The Meaning of Madness
National Review, Dec 21, 1998 by Linda Bridges
The Professor and the Madman: A Tale of Murder, Insanity, and the Making of the Oxford English Dictionary, by Simon Winchester (HarperCollins, 242 pp., $22)
AT first glance, a hard-driving journalist and traveler to dangerous places would not seem the obvious person to write about the workings of the Philological Society in Victorian London and Oxford-even with murder and insanity thrown in. But Simon Winchester (whose previous books include Prison Diary: Argentina and In Holy Terror, about the fighting in Northern Ireland) has always regarded the Oxford English Dictionary as not merely a tool but a joy. In reading about its making, he came across the story of "the madman" of his title "and saw . . . the possibilities that by telling the poignant and human tale of William Minor, I could perhaps create some kind of prism through which to view the greater and even more fascinating story of the history of English lexicography."
William Minor was born in Ceylon to a Congregationalist missionary couple from New Haven, Connecticut. William eventually returned to the United States and became a physician, just in time to join the Union Army as a surgeon during some of the bloodiest fighting of the Civil War-a war, as Winchester puts it, "fought with new and highly effective weapons, machines for the mowing down of men-and yet at a time when an era of poor and primitive medicine was just coming to an end.
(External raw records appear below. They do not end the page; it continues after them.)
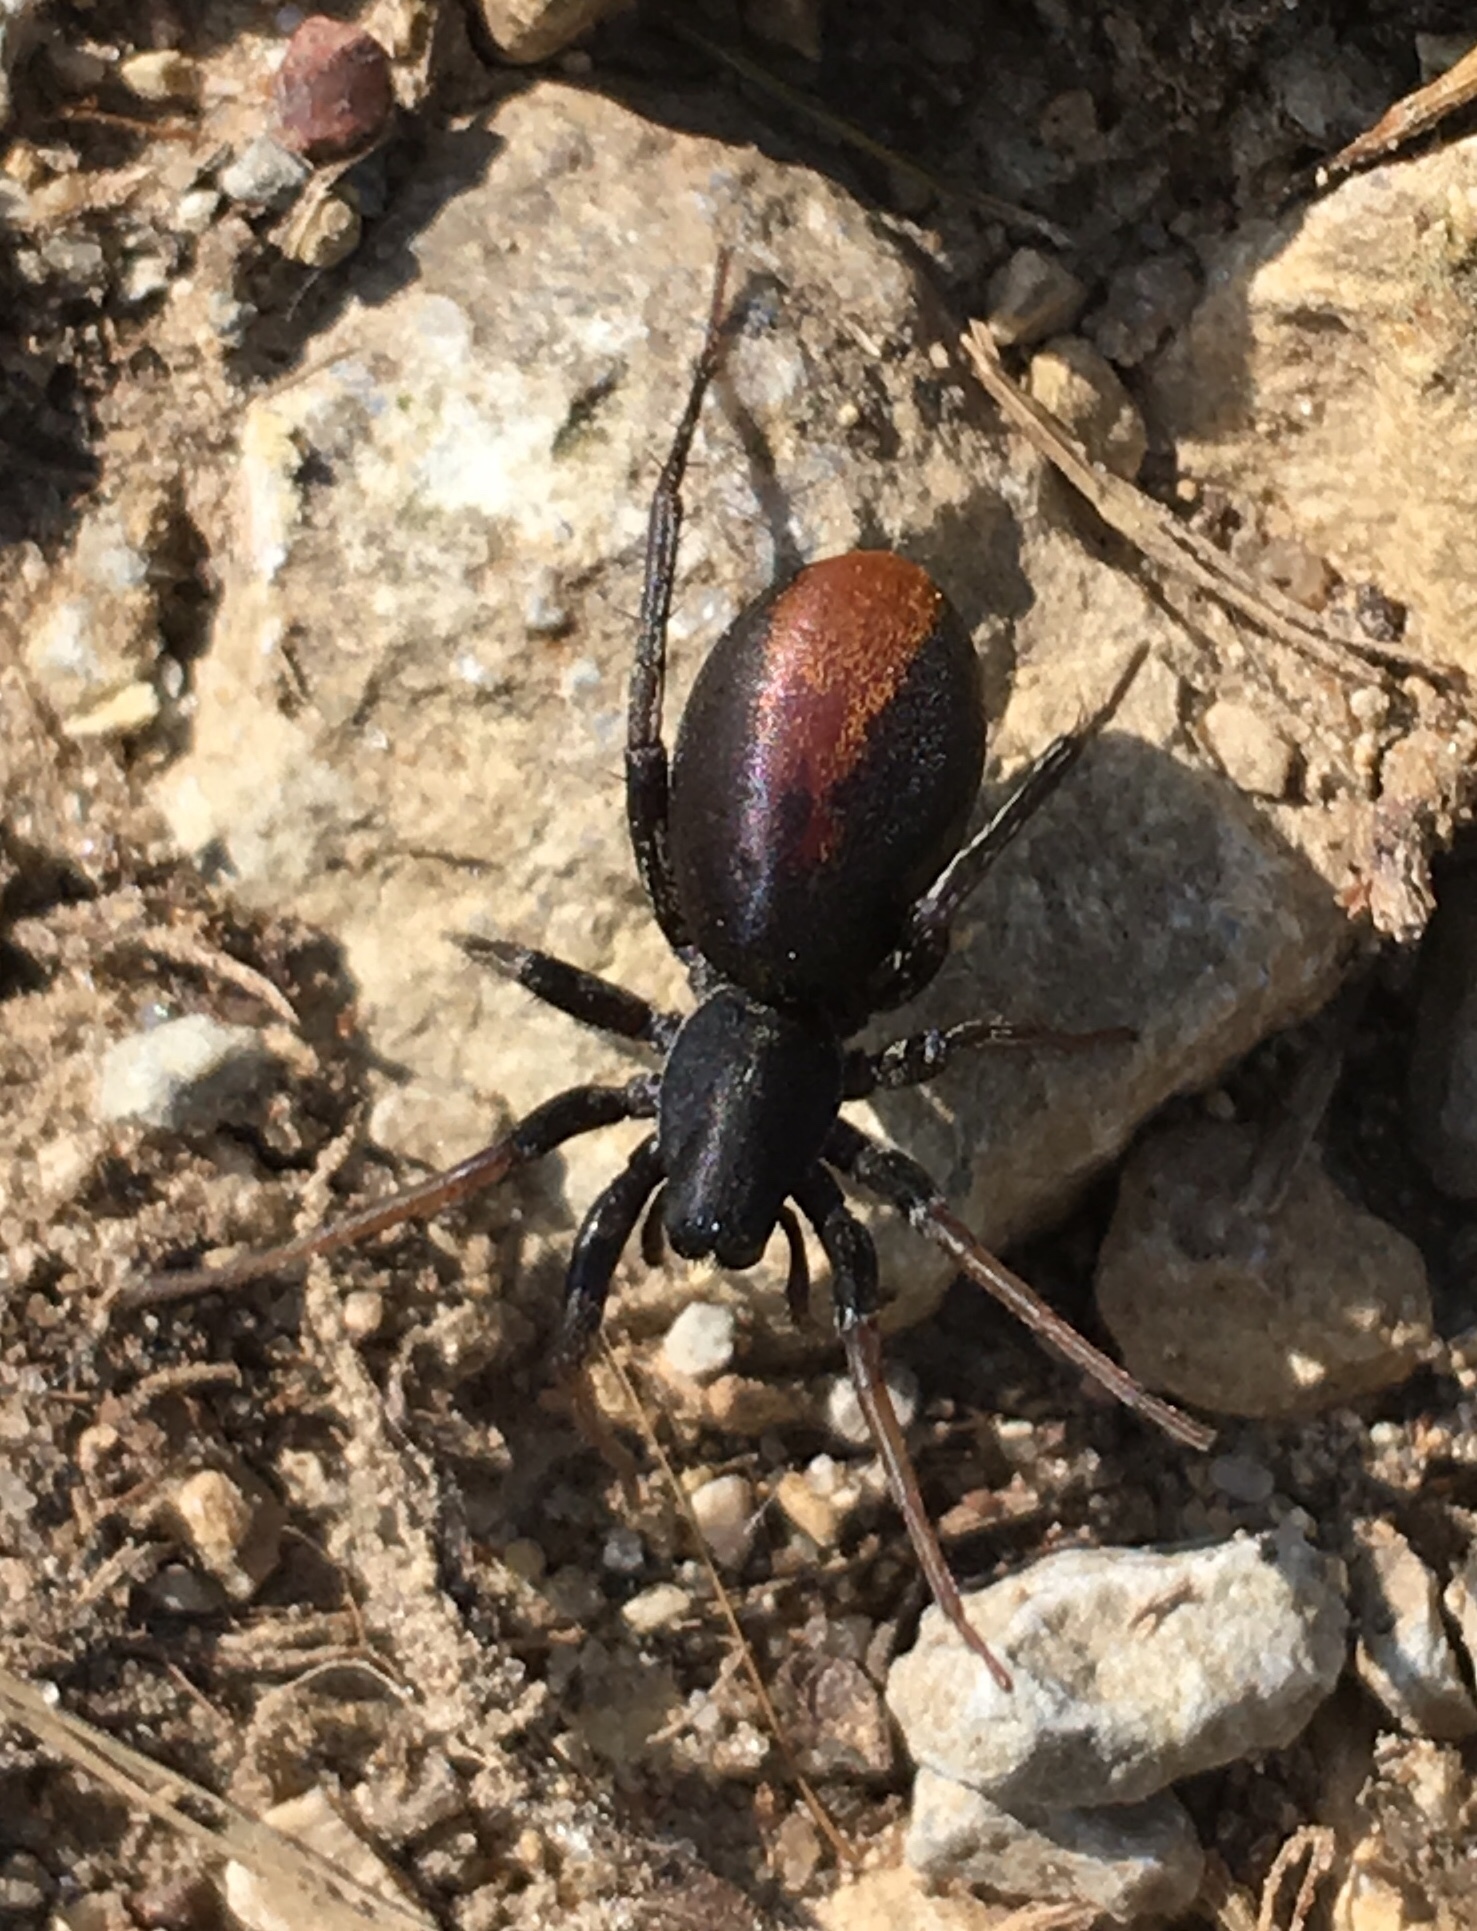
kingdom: Animalia
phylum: Arthropoda
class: Arachnida
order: Araneae
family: Corinnidae
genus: Castianeira
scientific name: Castianeira descripta
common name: Red-spotted ant-mimic sac spider
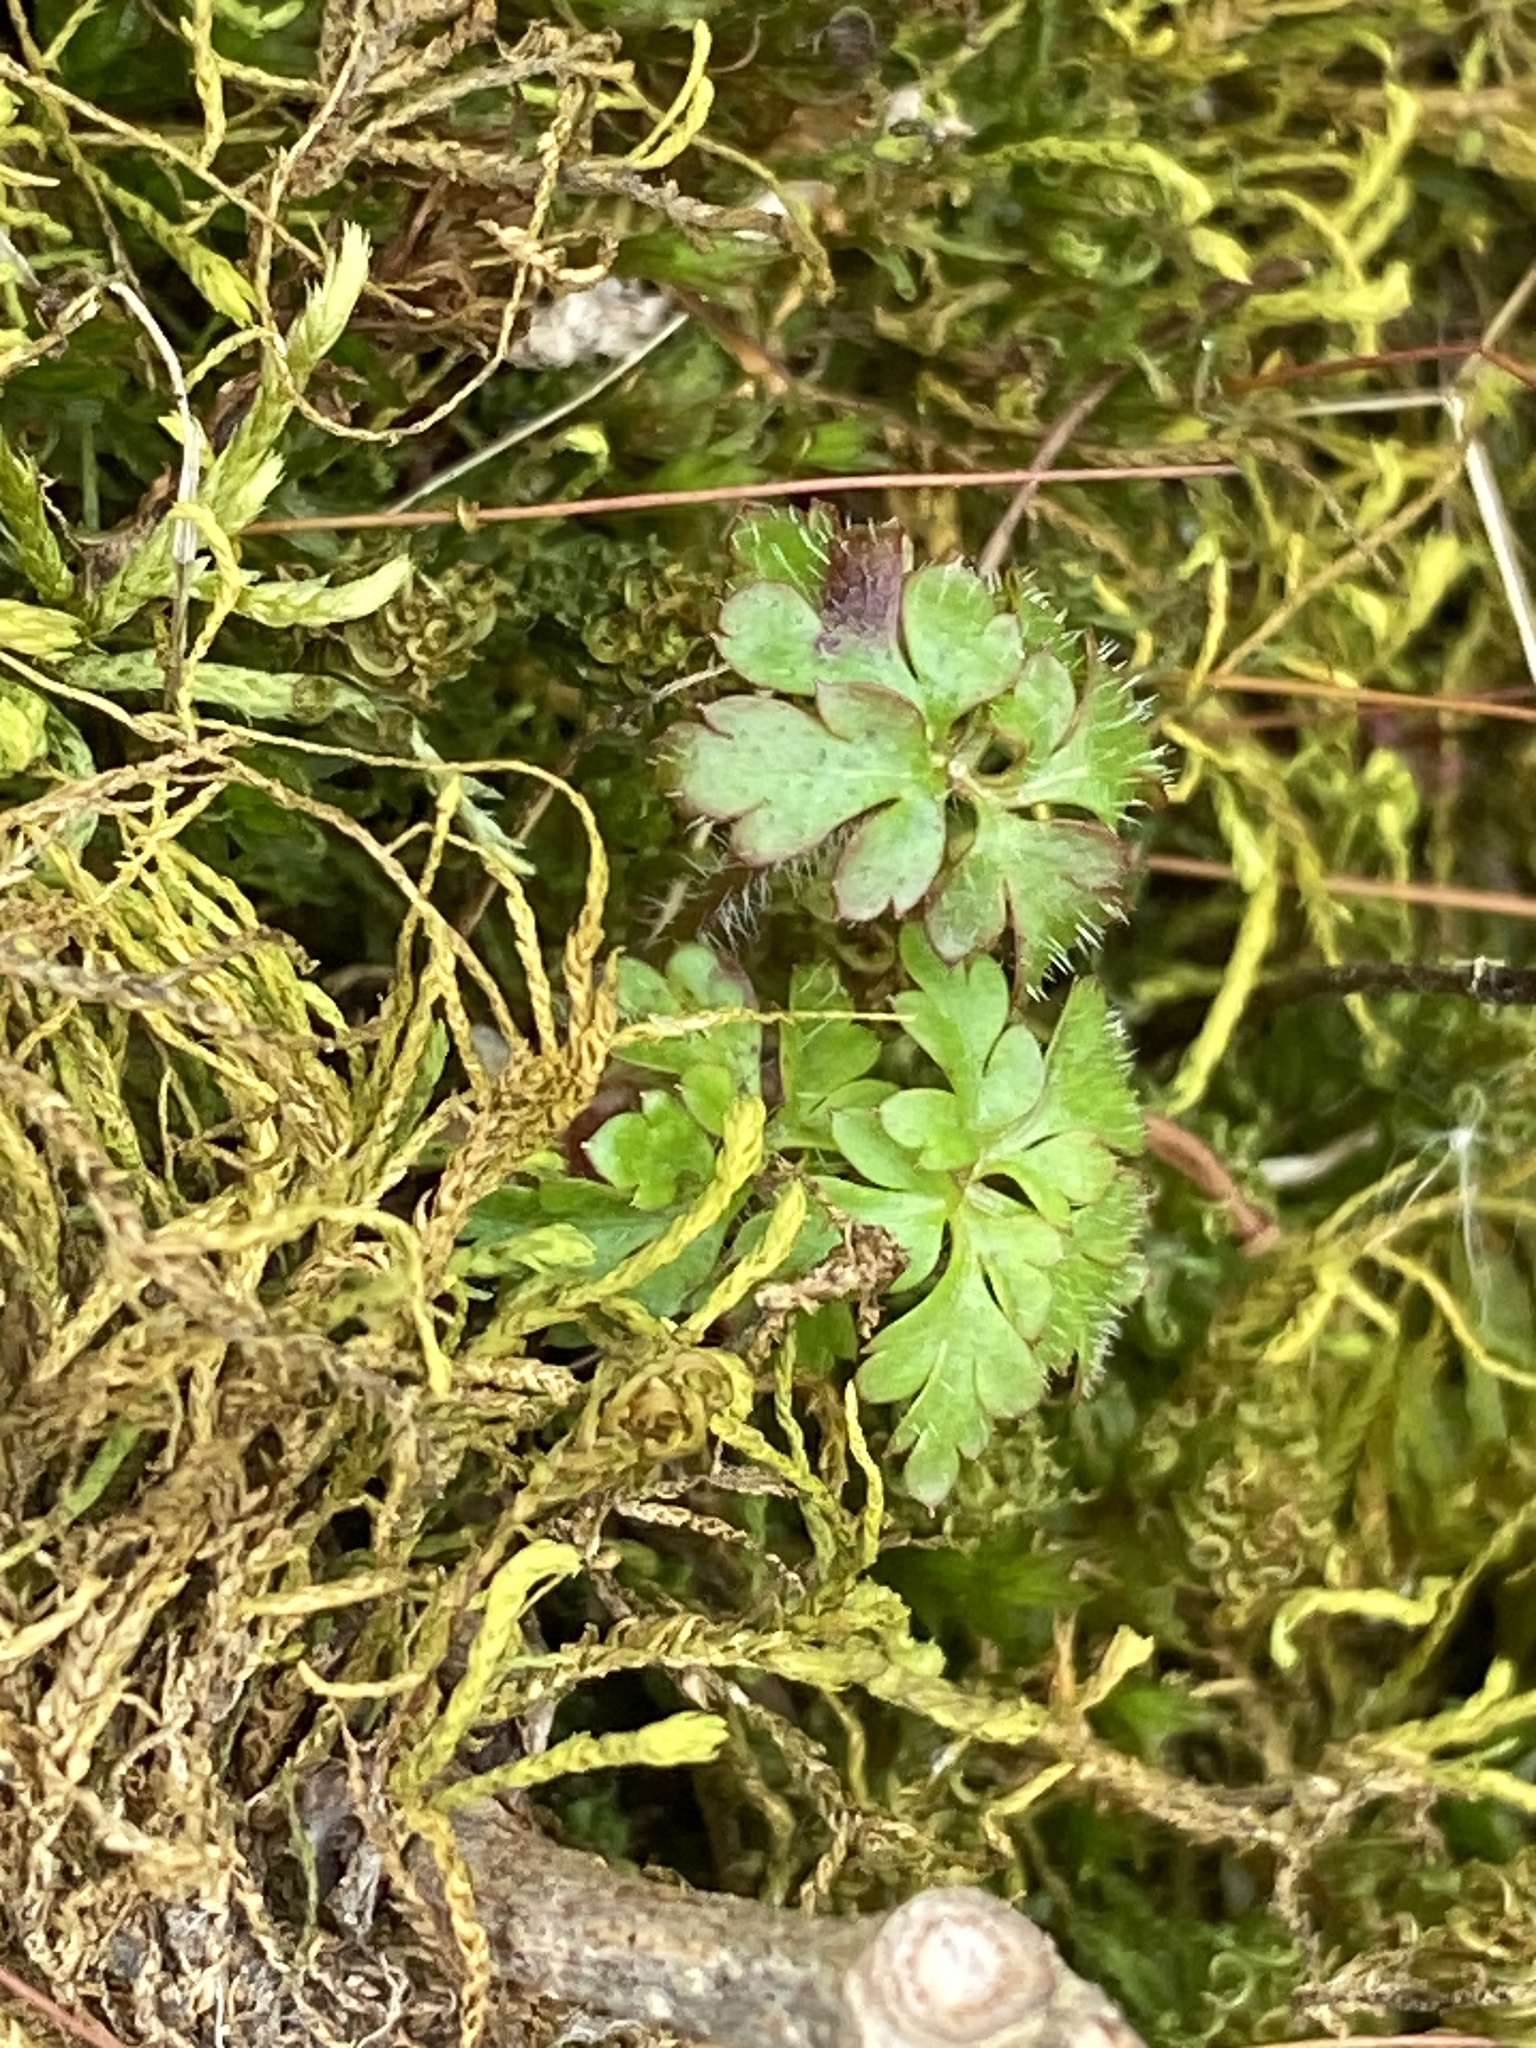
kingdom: Plantae
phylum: Tracheophyta
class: Magnoliopsida
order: Geraniales
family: Geraniaceae
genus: Geranium
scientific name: Geranium robertianum
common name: Herb-robert
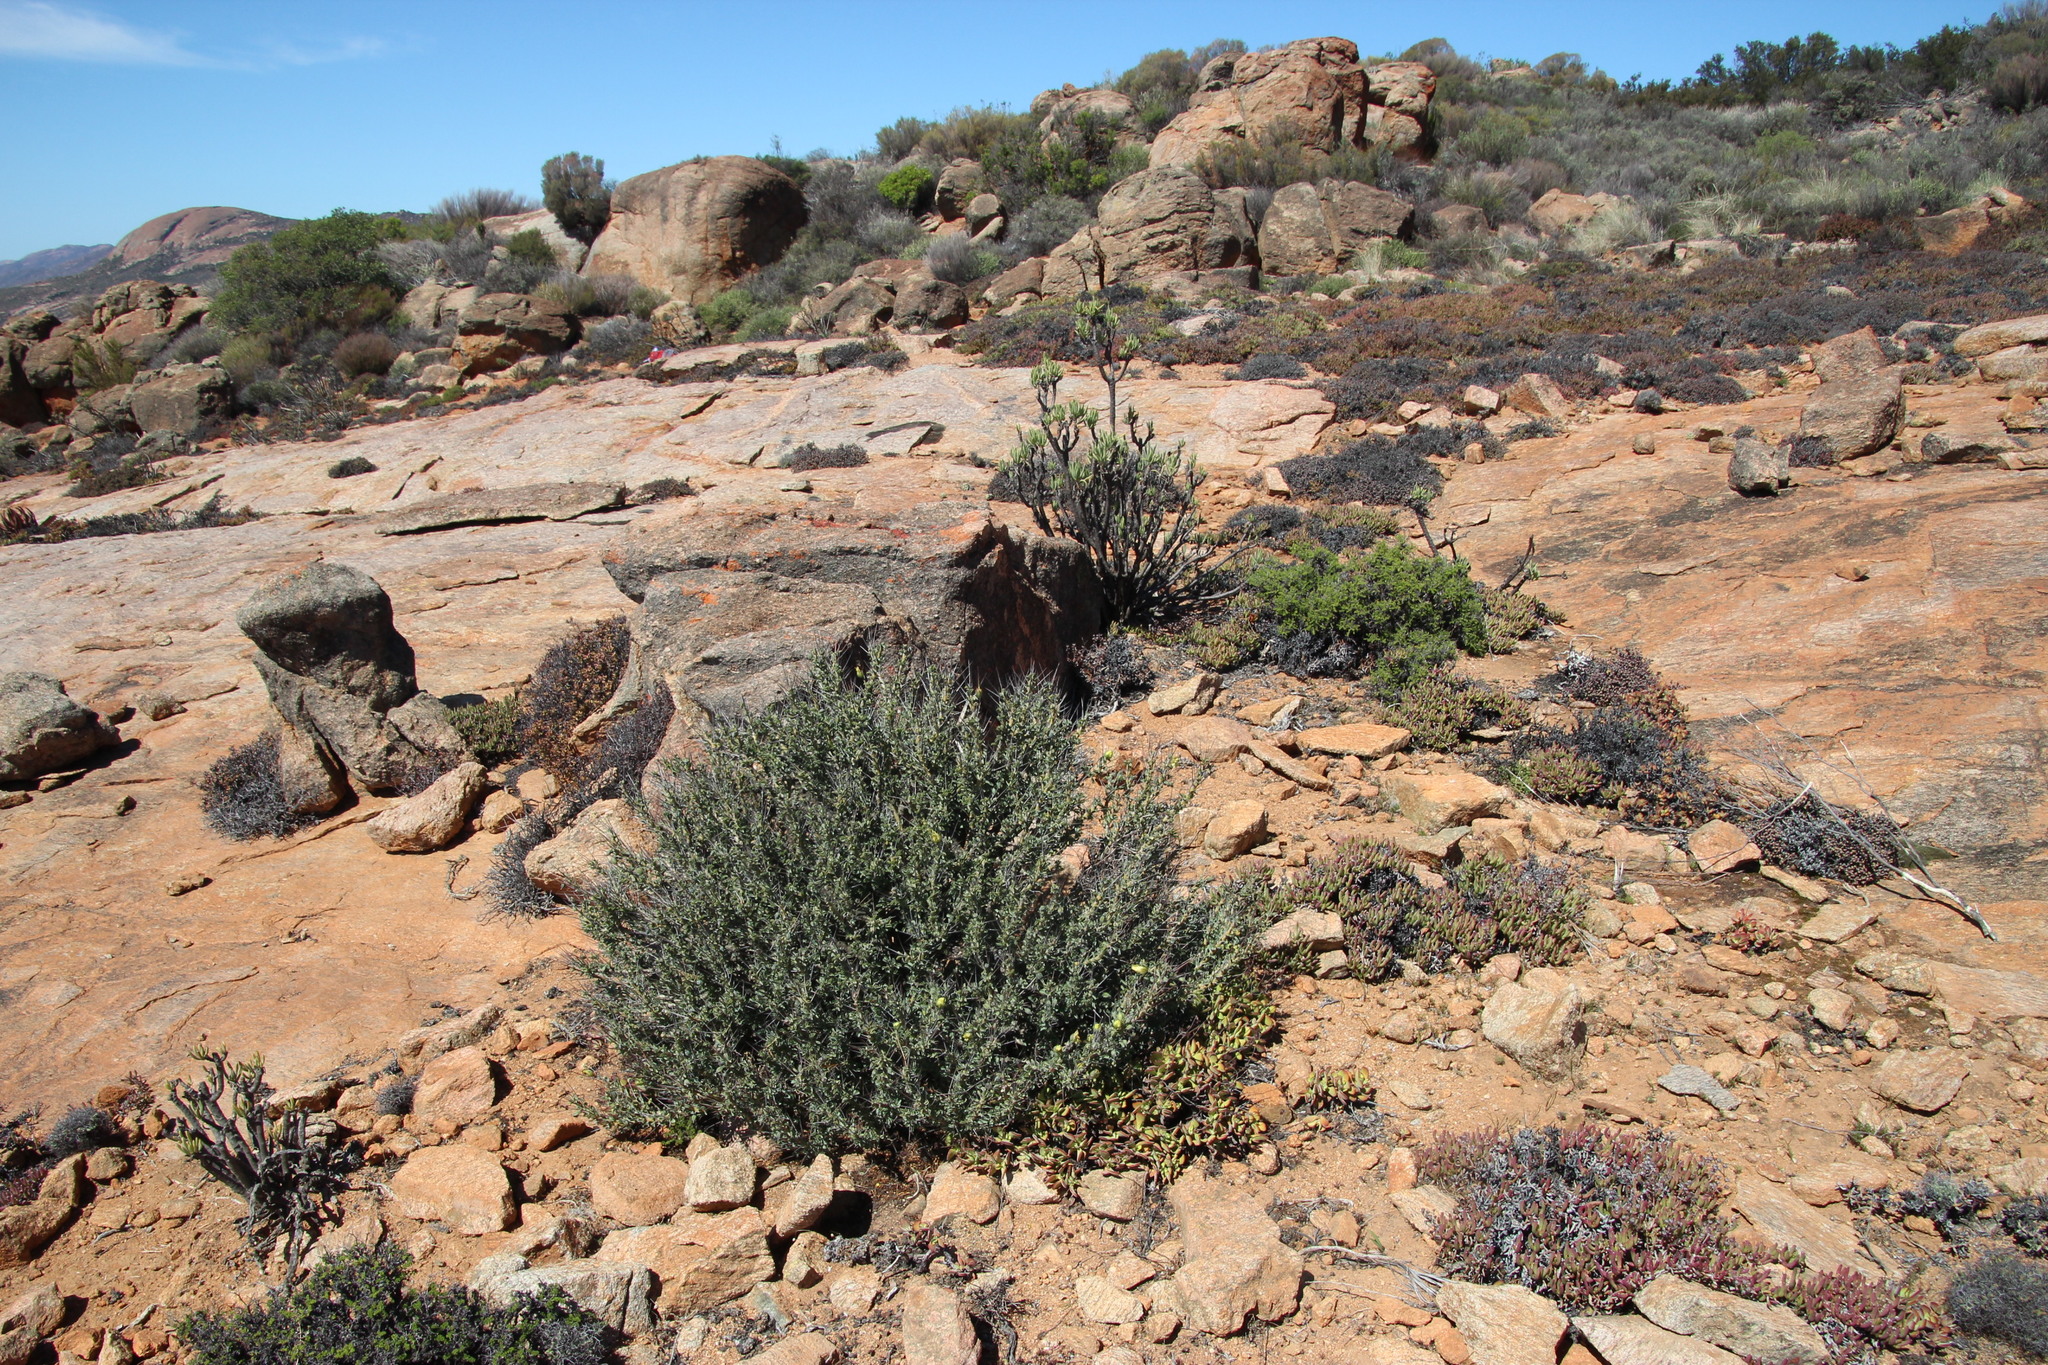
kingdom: Plantae
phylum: Tracheophyta
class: Magnoliopsida
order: Geraniales
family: Geraniaceae
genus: Monsonia
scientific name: Monsonia spinosa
It was fought with the mortar and the musket and the minie ball, but not yet quite with anaesthesia or with sulphonamides and penicillin."
Winchester speculates at some length as to what drove Dr. Minor over the brink-some combination, it seems, of genetic predisposition, the horrors of battle, and guilt over the ravenous lust first awakened in him by naked Ceylonese girls on the beach at Manepay. But whatever the causes, Minor developed paranoid delusions that led him, on February 17, 1872, to shoot dead a harmless laborer and father of seven named George Merrett, having mistaken him for an Irish assassin.
What on earth does all this have to do with the OED? As Chesterton points out, madness-a disconnection from the real world-can co-exist with great intellect. Dr. Minor, confined to the Broadmoor Asylum for the Criminally Insane, had one great consolation: his library. And when he learned that James Murray ("the professor") was recruiting volunteer readers to collect illustrative quotations for the gestating New English Dictionary on Historical Principles, he came to life. The story of how he became one of the dictionary's two most valuable volunteer readers-and arguably helped keep the project from foundering in despair-is too complex to rehearse here. But it justifies Mr. Winchester's musing: "One must feel a sense of strange gratitude, then, that his treatment was never good enough to divert him from his work. The agonies that he must have suffered in those terrible asylum nights have granted us all a benefit, for all time."
One of the great strengths of this book is historical mise-en-scene, particularly for nineteenth-century America and England. The one time Winchester seems on shaky ground is when he carries his history of dictionary-making back before monolingual dictionaries and ponders the difficulties faced by Shakespeare, unable "to find any book that might tell him if the word he had chosen was properly spelled, whether he had selected it correctly, or had used it in the right way in the proper place." First, people had not yet started to worry about orthography; in books of the time we might find a word spelled three different ways on a single page. As to usage, of course they cared about style-although they disagreed about what constituted good style, and Shakespeare himself repeatedly satirized the Euphuists. But had dictionaries been thought of, one can well imagine Shakespeare, Marlowe, Nashe, Greene, and the rest saying in effect what NR senior editor Willmoore Kendall once said to managing editor Suzanne La Follette: "Suzanne, we're the people that the people who make dictionaries come to to find out what to put in them." Consider the number of words and usages that appear in lesser dictionaries with the notation Shak., or for which Shakespeare is the first citation in the OED.
A semi-related quibble: Winchester asserts that the type for the OED was "all hand-set." The making of so monumental a work would have taken much longer than it did had that been the case. In fact, much of it was set in Monotype, a more complex and flexible cousin of Linotype.
But these are truly quibbles when set against the whole of this marvelous work of historical and philological imagination.